There is a sought-after type of candidate that banks, buy-side firms and fintech companies are contending to attract. And yes, it does relate to a niche within data science and artificial intelligence (AI): natural-language processing (NLP).
AI consists of machines that show intelligence resembling that of humans applied to pattern-recognition and decision-making, of which machine learning (ML), deep learning and NLP are overlying subfields.
Tejas Shastry, is a vice president of data science at GreenKey Technologies, a fintech firm offering an NLP-powered speech recognition and voice-to-data system that records and interprets quotes and trades and feeds that data into trade-ticket, reporting and compliance systems.
Shastry says that AI researchers use ML algorithms that improve at generalizing patterns through experience, similar to how humans do.
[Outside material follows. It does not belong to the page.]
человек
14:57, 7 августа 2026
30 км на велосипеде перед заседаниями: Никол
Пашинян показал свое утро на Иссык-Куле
If ML helps a computer to hear, then NLP helps it to understand the meaning behind what it heard.
"NLP can sometimes involve additional machine-learning algorithms, or it could be rules-based," Shastry says. "Not all data scientists work on AI, and not all AI researchers use data science day-to-day, but they are overlapping and related in that both machines and humans need math and statistics to understand the world."
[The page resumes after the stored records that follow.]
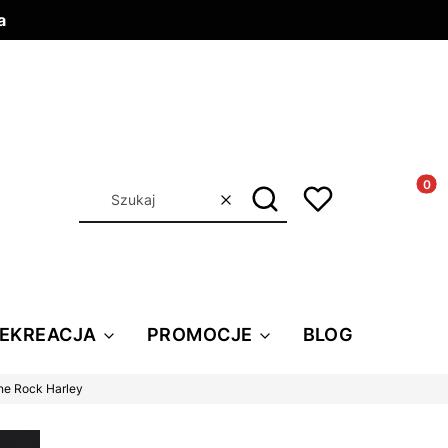
a
Produkt
Szukaj
Wyczyść
REKREACJA
PROMOCJE
BLOG
ne Rock Harley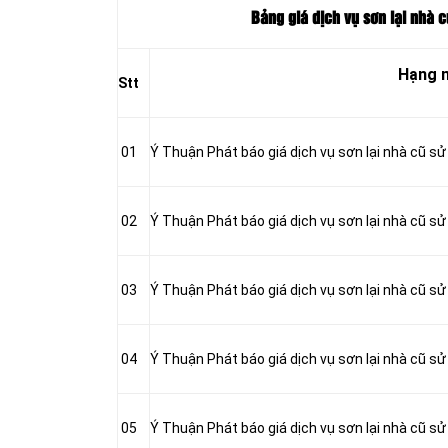
Bảng giá dịch vụ sơn lại nhà 
Hạng 
Stt
01
Ý Thuận Phát báo giá dịch vụ sơn lại nhà cũ s
02
Ý Thuận Phát báo giá dịch vụ sơn lại nhà cũ s
03
Ý Thuận Phát báo giá dịch vụ sơn lại nhà cũ sử
04
Ý Thuận Phát báo giá dịch vụ sơn lại nhà cũ s
05
Ý Thuận Phát báo giá dịch vụ sơn lại nhà cũ s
Candidates with expertise in both have no worry finding a lucrative job.
Here's his advice for students who are interested in a career focused on data science, AI, ML and NLP.
If you want to be an NLP practitioner, you'll need a STEM PhD. You'll also need to be a great programmer (Shastry advises spending 10 minutes a day on pet projects like classifiers on HackerRank), including knowing how to code in Python and Go, plus deployment tools like Docker. Shastry isn't only after polished NLP practitioners: He also wants data scientists and developers who can grow to become experts in the field over time.
He inspires people to learn NLP by reading the latest academic research papers about it, a skill that most scientists have cultivated in graduate school that is essential to performing at the rapid pace necessary to succeed in AI generally and NLP specifically. That will help you to gain familiarity with common ML techniques such as classification, clustering, regression and Bayes, as well as the most common NLP tasks, which are grouped under the categories of syntax, semantics, discourse and speech.
"I read about 50 NLP papers over three weeks before I felt comfortable enough to apply bleeding-edge NLP to our work at GreenKey," Shastry says. "Throughout the process, I was experimenting with applying what I read about.
"If you're given a new paper about NLP and can figure out how to implement the techniques described, you can do NLP," he says. "You don't have to know all the machinery behind the entire field, but you have to know how to navigate around work presented by other data scientists and developers."